Message Passing Neural Networks (MPNNs) are instances of Graph Neural Networks that leverage the graph to send messages over the edges. This inductive bias leads to a phenomenon known as over-squashing, where a node feature is insensitive to information contained at distant nodes. Despite recent methods introduced to mitigate this issue, an understanding of the causes for over-squashing and of possible solutions are lacking. In this theoretical work, we prove that: (i) Neural network width can mitigate over-squashing, but at the cost of making the whole network more sensitive; (ii) Conversely, depth cannot help mitigate over-squashing: increasing the number of layers leads to over-squashing being dominated by vanishing gradients; (iii) The graph topology plays the greatest role, since over-squashing occurs between nodes at high commute (access) time. Our analysis provides a unified framework to study different recent methods introduced to cope with over-squashing and serves as a justification for a class of methods that fall under graph rewiring.
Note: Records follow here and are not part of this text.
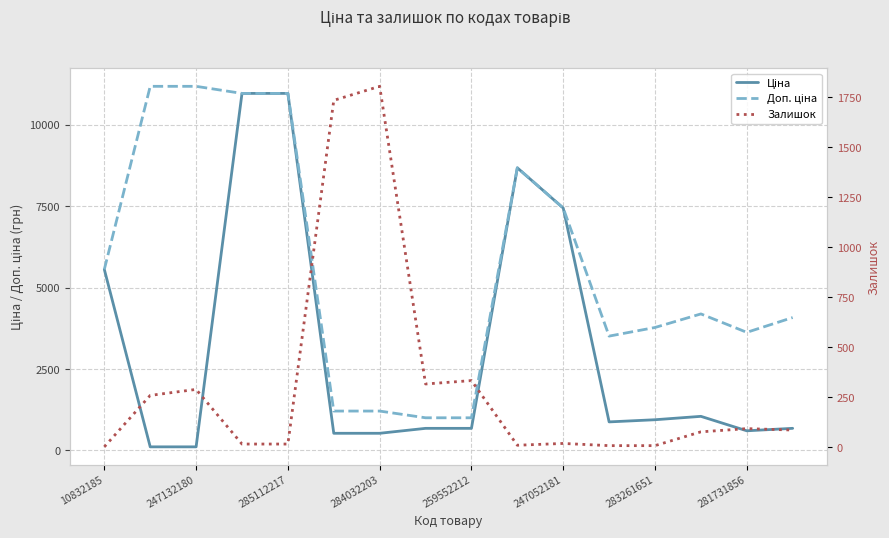

How many interior local peaks does the Ціна series have?

2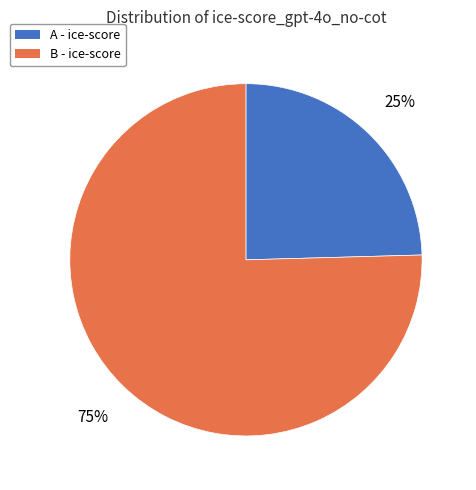

Is there a majority slice in this chart?

Yes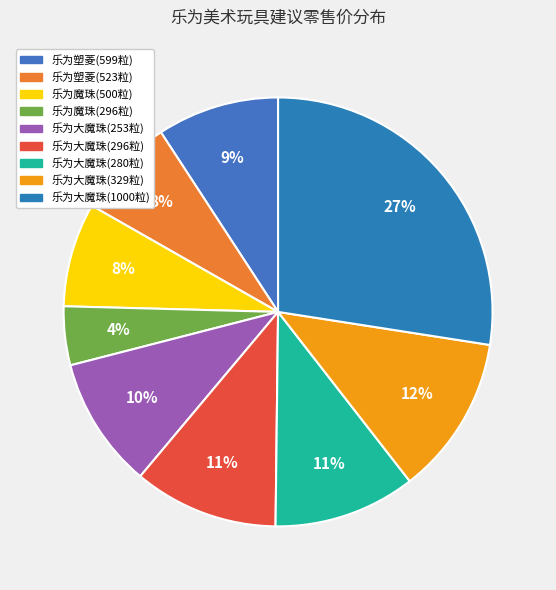

What percentage is the 乐为大魔珠(280粒) slice, to the nearest percent?

11%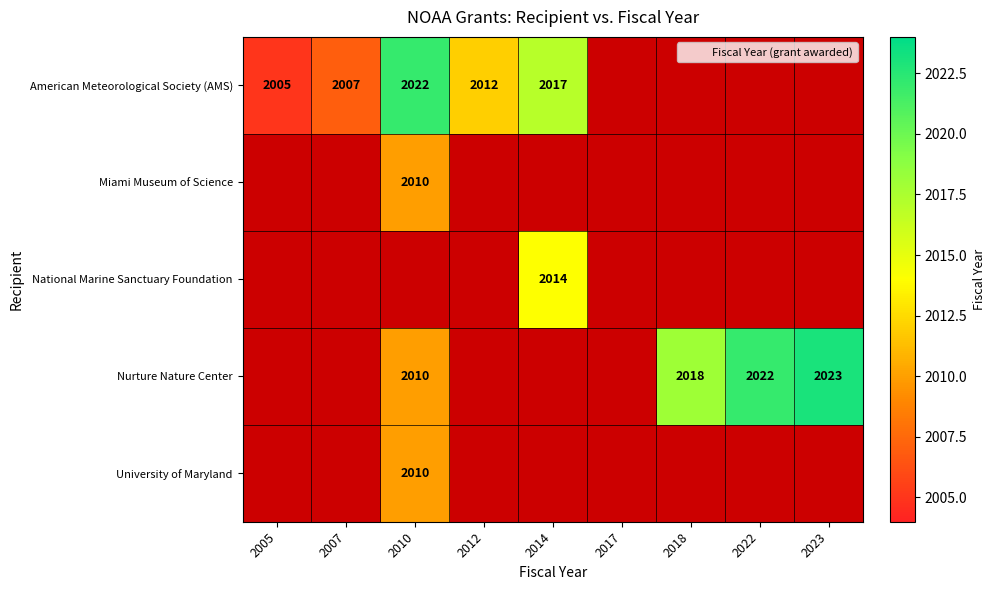

Between 2005 and 2023, which is larger?

2023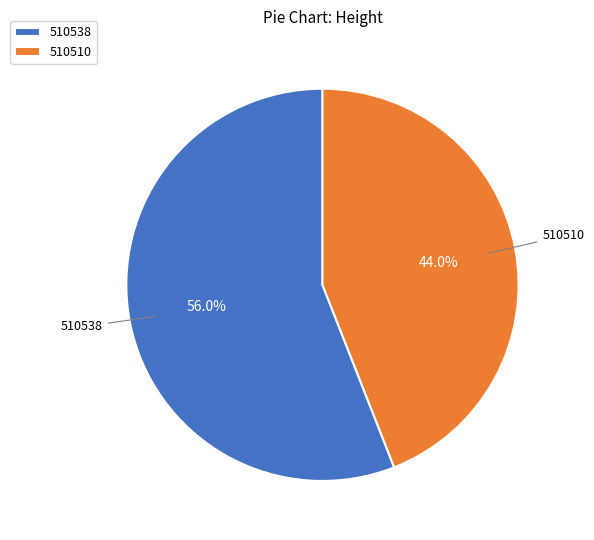

To the nearest percent, what percentage of the pie is 510510?

44%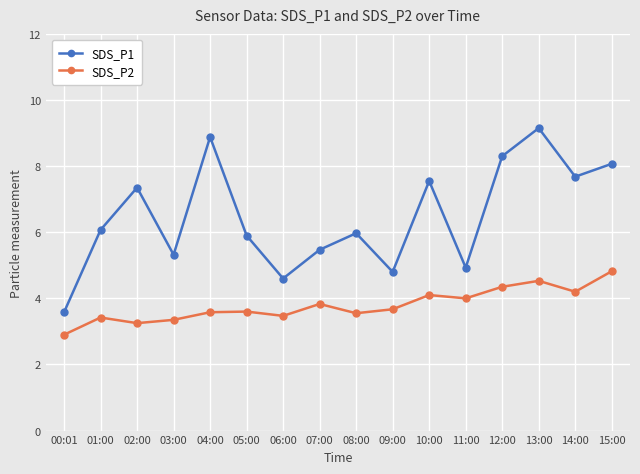

Does the chart display data point markers on the line(s)?

Yes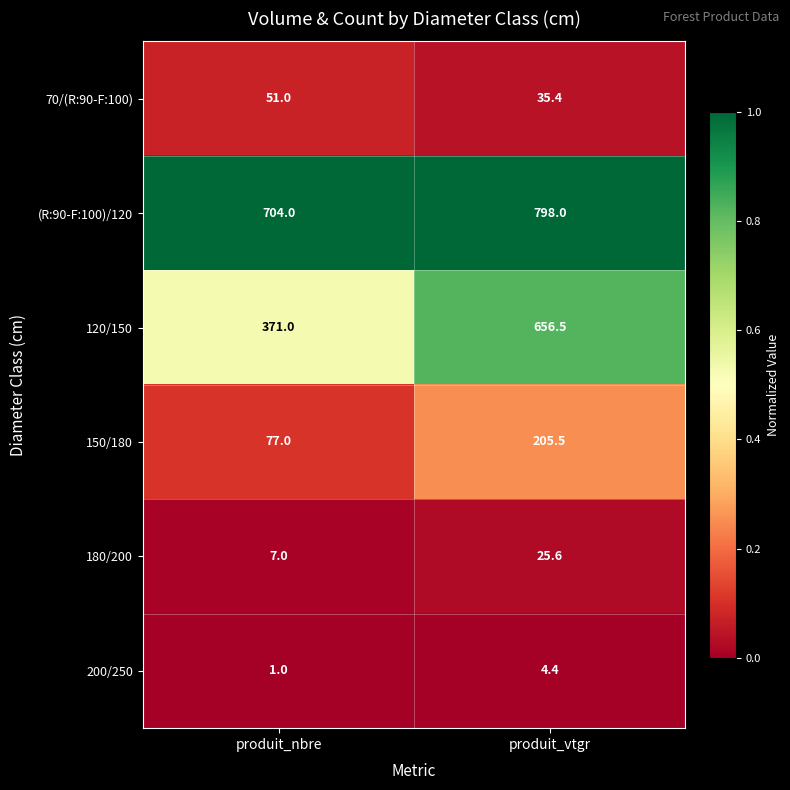

Reading left to right, what are all the values shown in this chart?

70/(R:90-F:100): 51.0	35.4
(R:90-F:100)/120: 704.0	798.0
120/150: 371.0	656.5
150/180: 77.0	205.5
180/200: 7.0	25.6
200/250: 1.0	4.4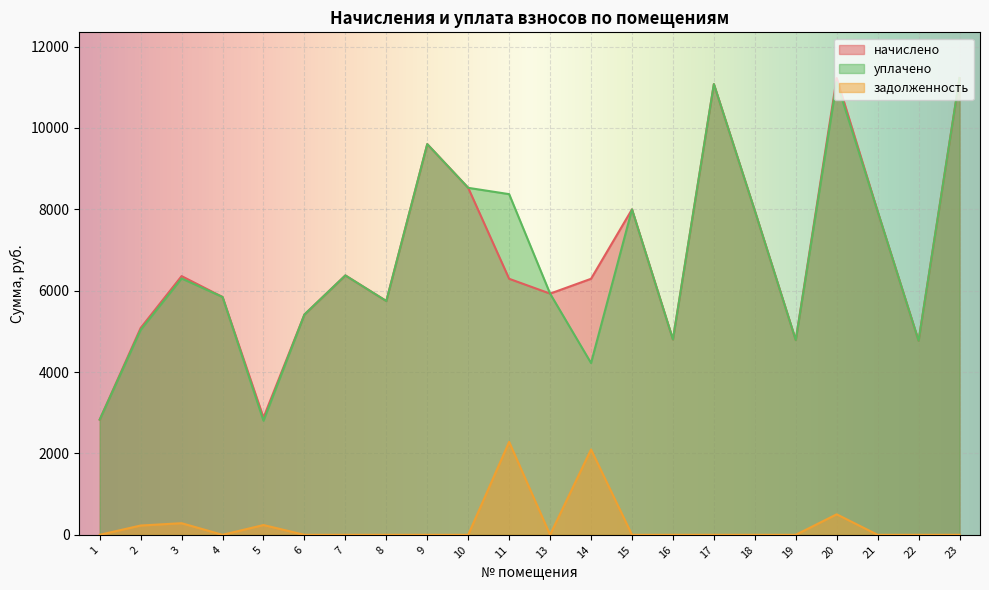

At how many categories does at least one series exceed 9211?

4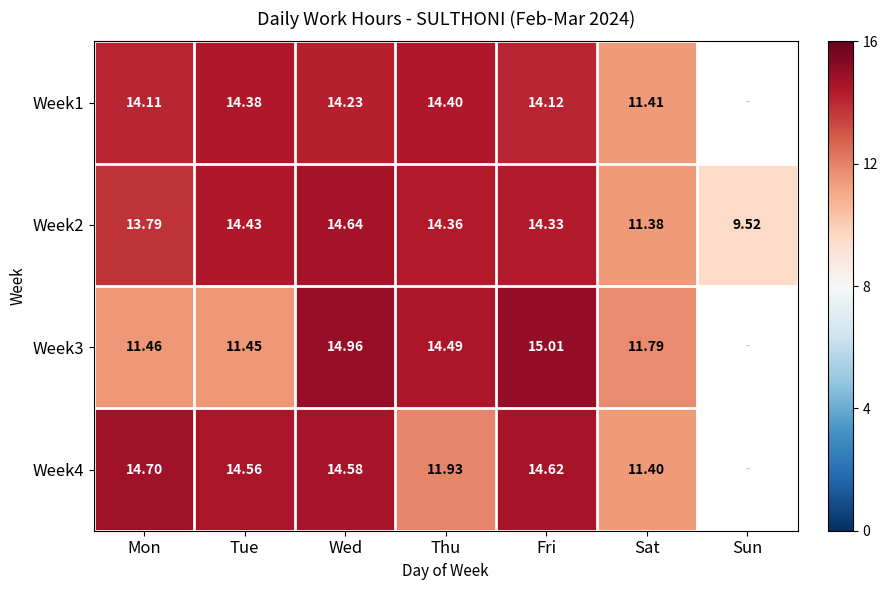

At which label is Week4 closest to 7?

Sat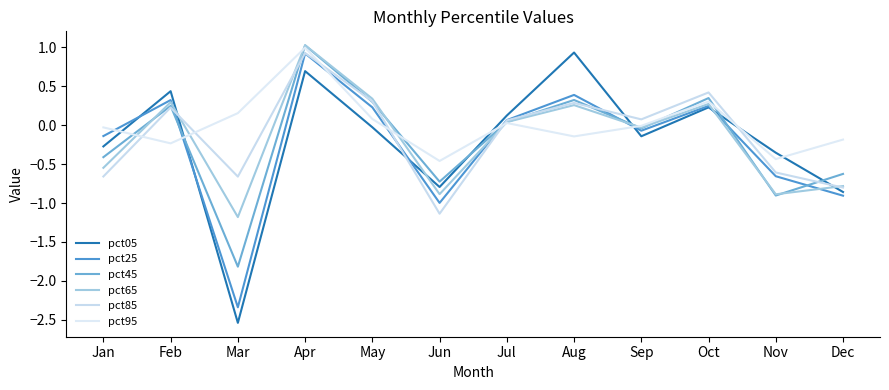

Rank the series at Aug from lowest to highest value.

pct95, pct65, pct85, pct45, pct25, pct05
翻译：消息传递神经网络（MPNNs）是图神经网络的一种实例，通过利用图结构在边上传递消息。这种归纳偏置会导致一种称为“过压缩”的现象，即节点特征对远端节点所含信息不敏感。尽管近期已提出缓解该问题的方法，但对其成因及可行解决方案的理解仍显不足。在这项理论工作中，我们证明了：(i) 神经网络宽度可以缓解过压缩，但代价是使整个网络更敏感；(ii) 反之，深度无法帮助缓解过压缩：增加层数会导致过压缩被梯度消失主导；(iii) 图拓扑结构起着最重要的作用，因为过压缩发生在高通勤（访问）时间的节点之间。我们的分析为研究近期提出的多种过压缩应对方法提供了统一框架，并论证了图重连类方法的合理性。